◆ TASK PROMPT
State how many lines in the listing below include the string "thumb". The answer is the number alone.
········
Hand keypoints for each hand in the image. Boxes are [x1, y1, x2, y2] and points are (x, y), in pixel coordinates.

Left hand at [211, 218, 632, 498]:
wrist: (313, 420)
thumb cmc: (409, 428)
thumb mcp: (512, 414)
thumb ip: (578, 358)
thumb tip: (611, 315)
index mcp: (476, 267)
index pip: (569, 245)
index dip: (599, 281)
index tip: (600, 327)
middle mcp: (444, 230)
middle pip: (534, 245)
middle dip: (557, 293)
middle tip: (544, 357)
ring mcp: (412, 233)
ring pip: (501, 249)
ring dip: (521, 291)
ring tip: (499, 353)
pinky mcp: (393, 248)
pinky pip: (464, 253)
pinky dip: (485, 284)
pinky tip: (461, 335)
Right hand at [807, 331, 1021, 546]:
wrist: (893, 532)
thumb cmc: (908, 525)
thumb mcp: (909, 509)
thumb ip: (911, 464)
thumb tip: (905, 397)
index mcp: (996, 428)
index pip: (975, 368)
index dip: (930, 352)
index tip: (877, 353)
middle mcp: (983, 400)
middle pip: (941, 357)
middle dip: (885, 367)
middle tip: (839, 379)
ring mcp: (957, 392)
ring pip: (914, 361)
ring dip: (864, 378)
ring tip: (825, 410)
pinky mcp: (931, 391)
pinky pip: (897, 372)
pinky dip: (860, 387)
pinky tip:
········
◆ TASK RESULT
8